=== TEXTO DE ORIGEN ===
Lucía Vargas
Con diagnóstico reservado se encontraba ayer Berta Patricia Duarte Medrano, de 20 años, luego de dos cirugías que le practicaron en el hospital Amistad Japón Nicaragua, de Granada, tras ingresar el lunes al mediodía con dolores de parto.
Ella fue ingresada a la Unidad de Cuidados Intensivos (UCI), la medianoche del martes, donde permanecía hasta ayer en la tarde, tras una segunda cirugía en la que le extirparon la matriz por supuestas complicaciones.
No obstante, la familia considera que hubo negligencia médica y se quejan de las autoridades del hospital y del Silais, que hasta ayer no habían explicado qué fue lo que complicó tanto a la joven para que ahora esté tan grave, pues dicen que nunca presentó problemas durante el embarazo.
DESDE EL LUNES
La joven fue intervenida quirúrgicamente la noche del martes, según su familia, tras pasar más de 30 horas con dolores. “A ella le pusieron tres bolsas de suero abortivo durante todo el día martes y cuando los médicos vieron que la bebé presentaba problemas cardiacos decidieron a última hora meterla a quirófano para practicarle una cesárea”, dijo María de la Concepción Medrano Cano, tía de la joven.
=== DATOS ALMACENADOS ===
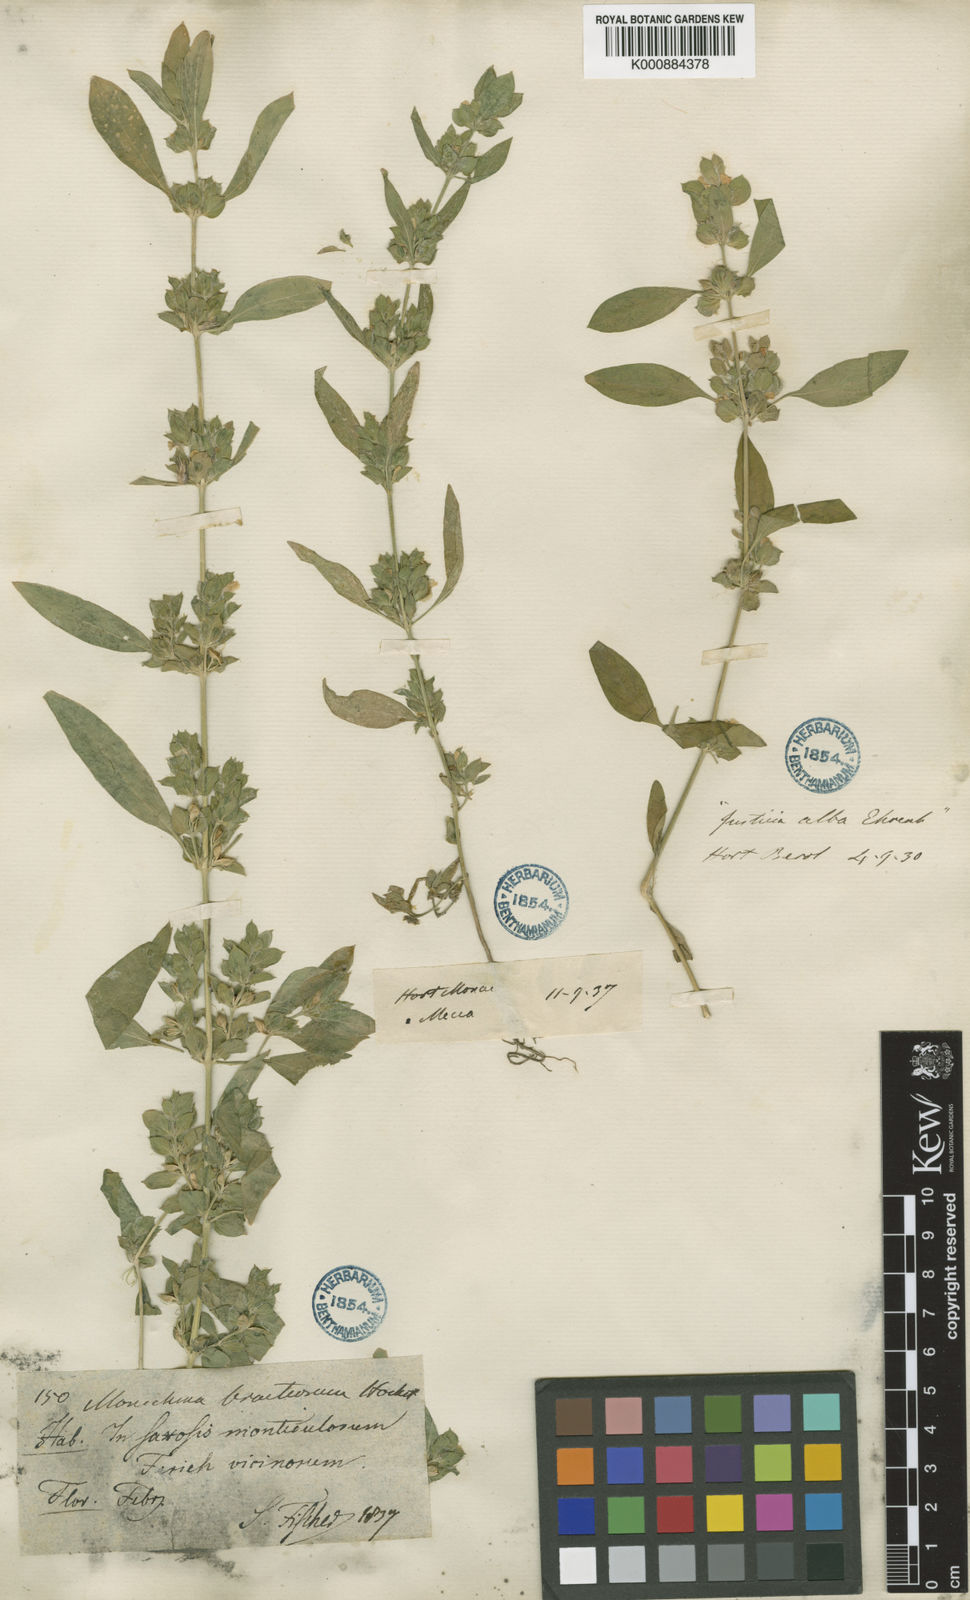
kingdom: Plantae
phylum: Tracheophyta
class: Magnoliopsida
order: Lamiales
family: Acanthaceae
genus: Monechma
===
=== DATOS ALMACENADOS ===
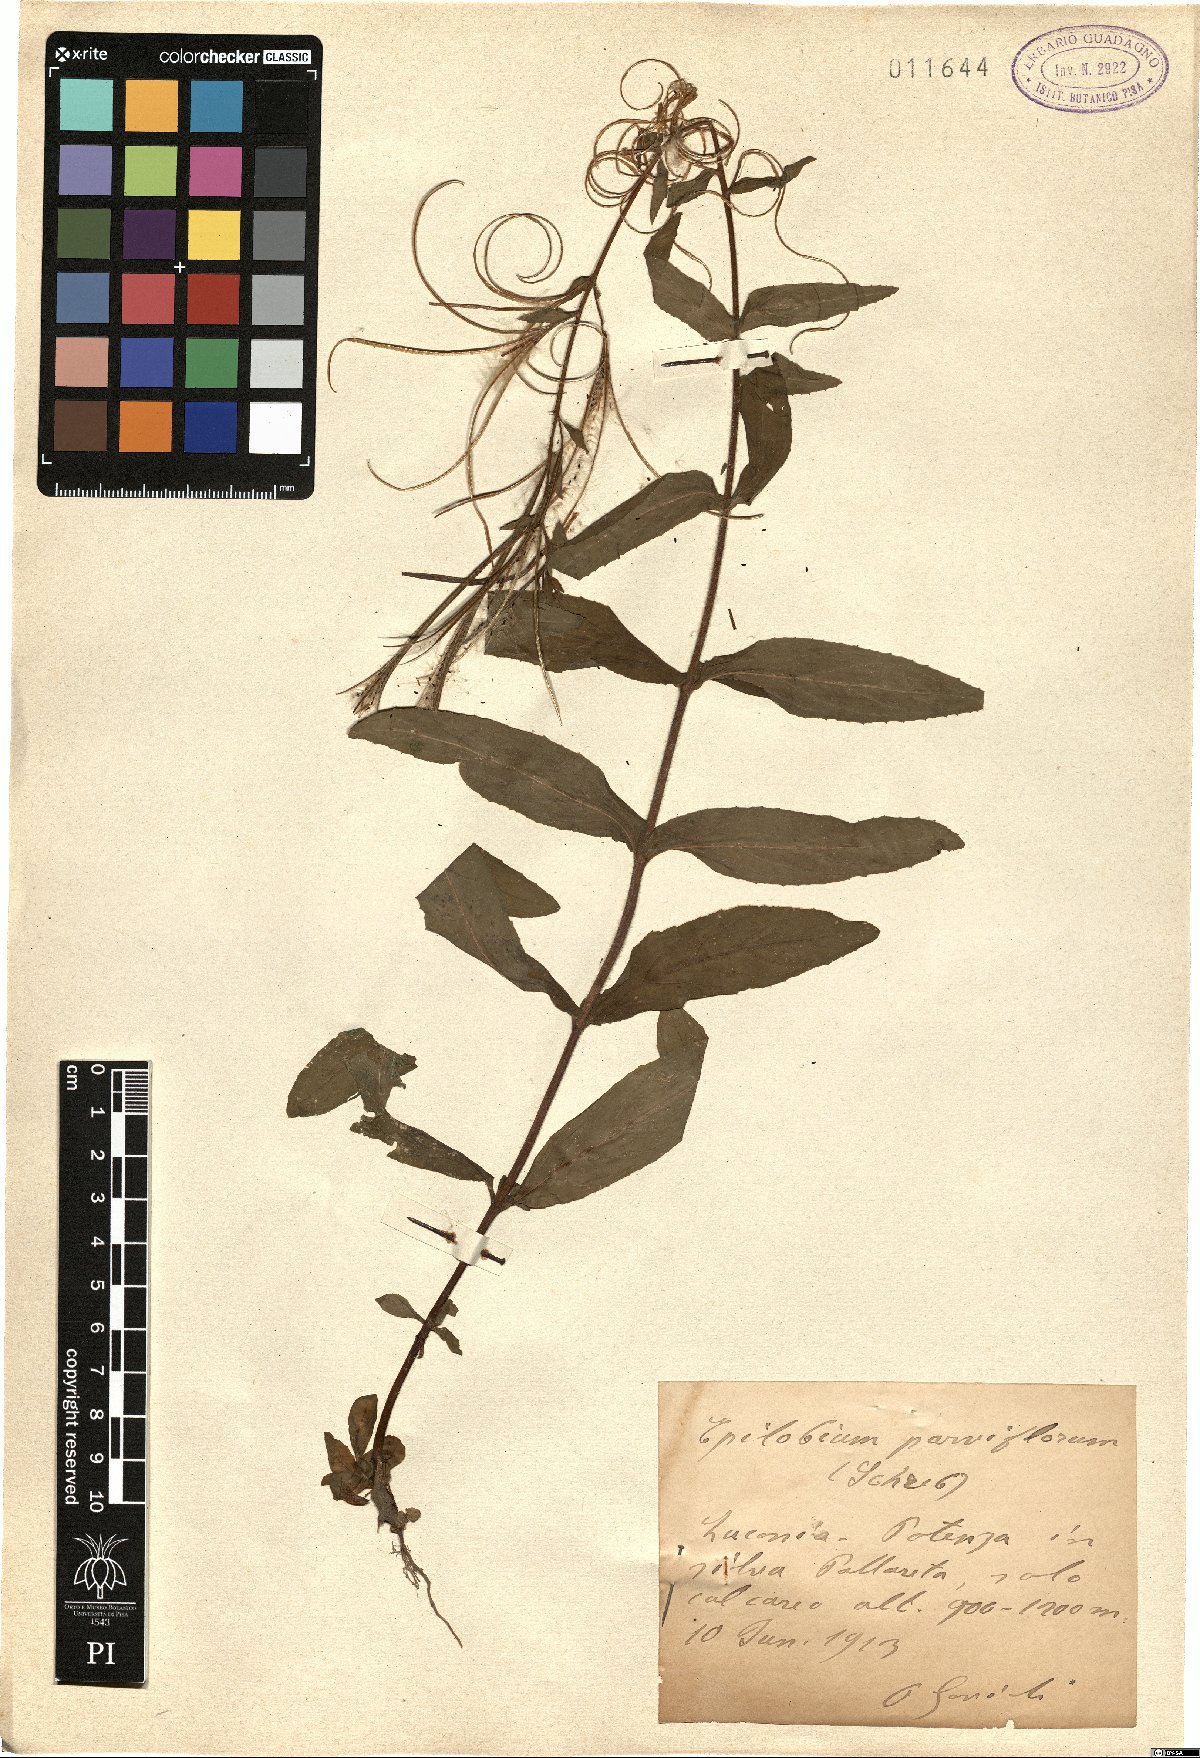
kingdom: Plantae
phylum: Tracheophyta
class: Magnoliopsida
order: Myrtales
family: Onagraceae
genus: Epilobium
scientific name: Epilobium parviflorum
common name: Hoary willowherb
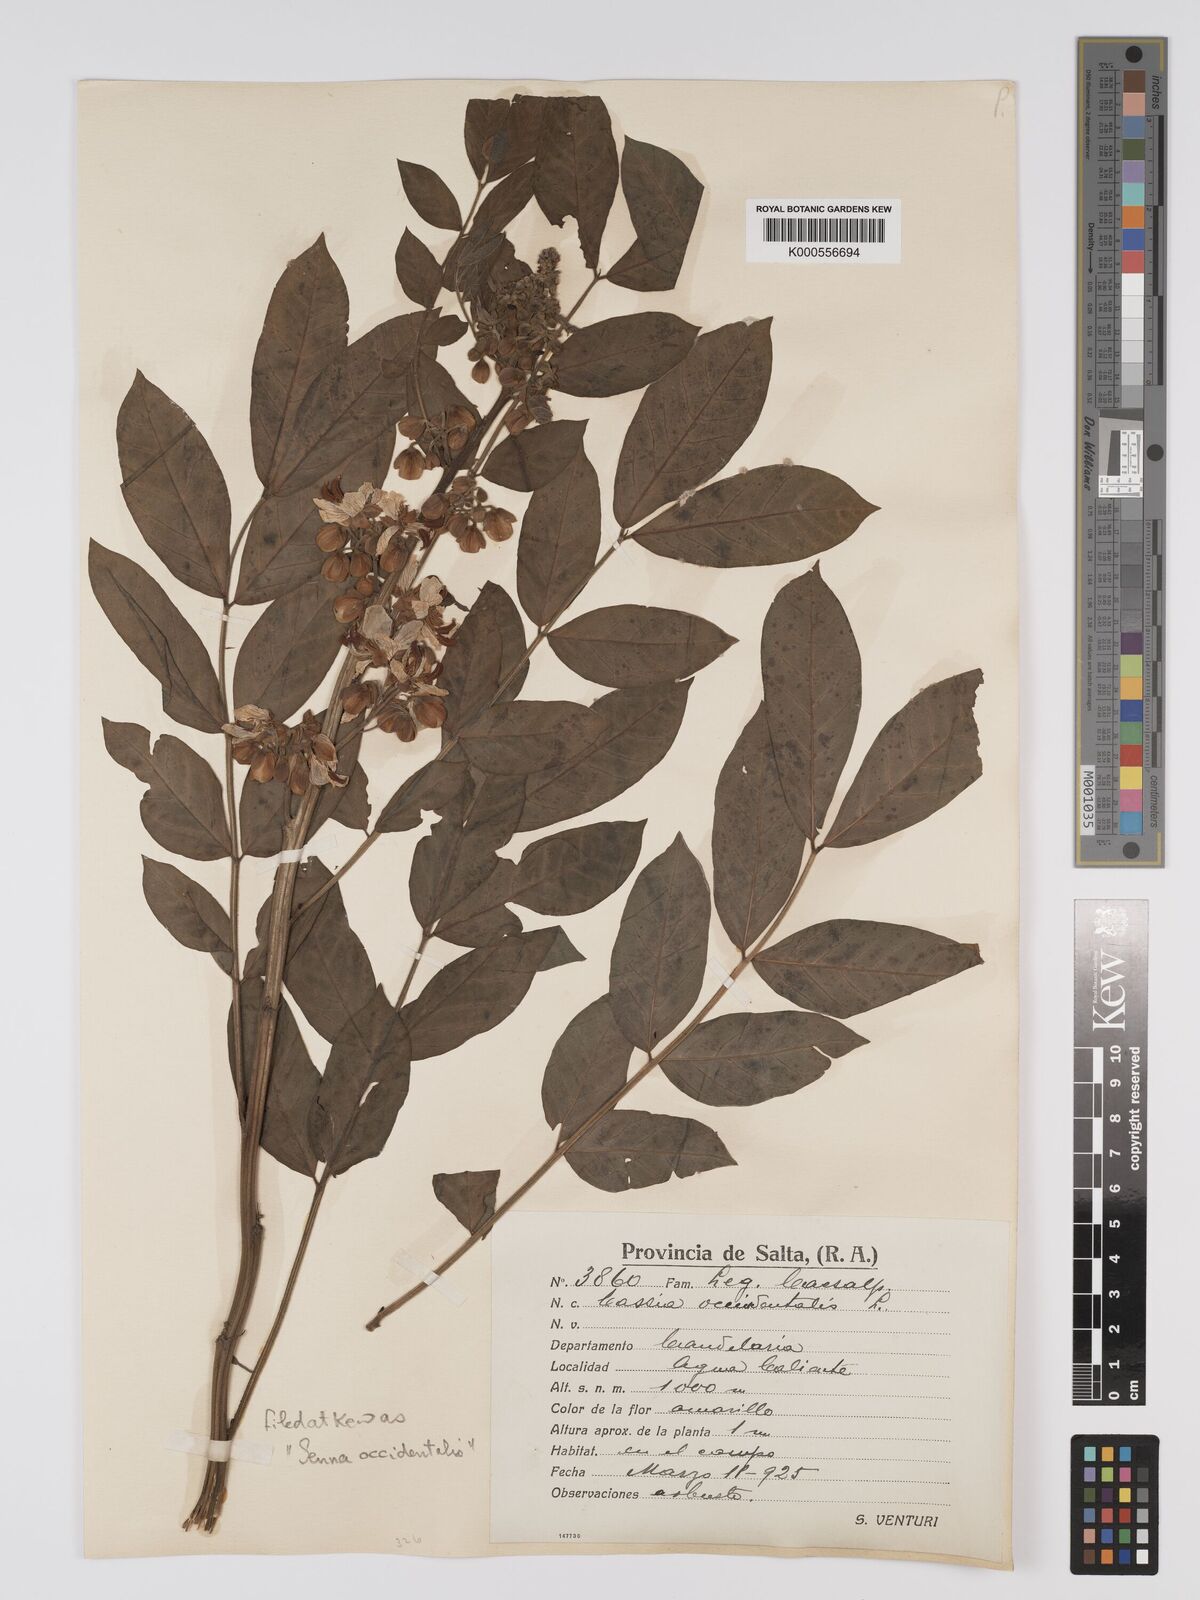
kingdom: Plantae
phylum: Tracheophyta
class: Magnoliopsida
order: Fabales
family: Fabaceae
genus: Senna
===
=== DATOS ALMACENADOS ===
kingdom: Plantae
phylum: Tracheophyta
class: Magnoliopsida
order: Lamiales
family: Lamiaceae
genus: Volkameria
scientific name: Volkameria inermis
===
**TAREA ASIGNADA 1:**
Según el texto de origen, ¿a qué unidad del hospital fue ingresada la joven y en qué momento?
**TAREA ASIGNADA 2:**
De acuerdo con el texto de origen, ¿por qué decidieron los médicos llevar a la joven al quirófano? Responde en una a tres oraciones.
**TAREA ASIGNADA 3:**
Continúa el texto de origen sobre la joven hospitalizada en Granada a partir de su última oración.

**RESULTADO 1:**
A la Unidad de Cuidados Intensivos (UCI), la medianoche del martes.

**RESULTADO 2:**
Según su tía, tras aplicarle tres bolsas de suero abortivo durante el martes, los médicos vieron que la bebé presentaba problemas cardiacos. Por eso decidieron a última hora meterla a quirófano para practicarle una cesárea.

**RESULTADO 3:**
Según la señora, la niña nació bien, pero a su sobrina la devolvieron al quirófano porque gritaba de dolor en el vientre y empezó a inflamarse. “Cuando salió de la segunda operación, después de la medianoche del martes, le preguntamos a la doctora qué había pasado, ella dijo que tuvieron que sacarle la matriz porque tenía un problema”, sostuvo la mujer.
Los familiares de la muchacha solicitaron con urgencia sangre tipo B negativo. La madre de la joven dijo que no le han explicado por qué le sacaron la matriz y por qué su hija se estaba desangrando después de la cesárea.
LA PRENSA buscó la versión por parte de las autoridades del Silais, pero no hubo respuesta.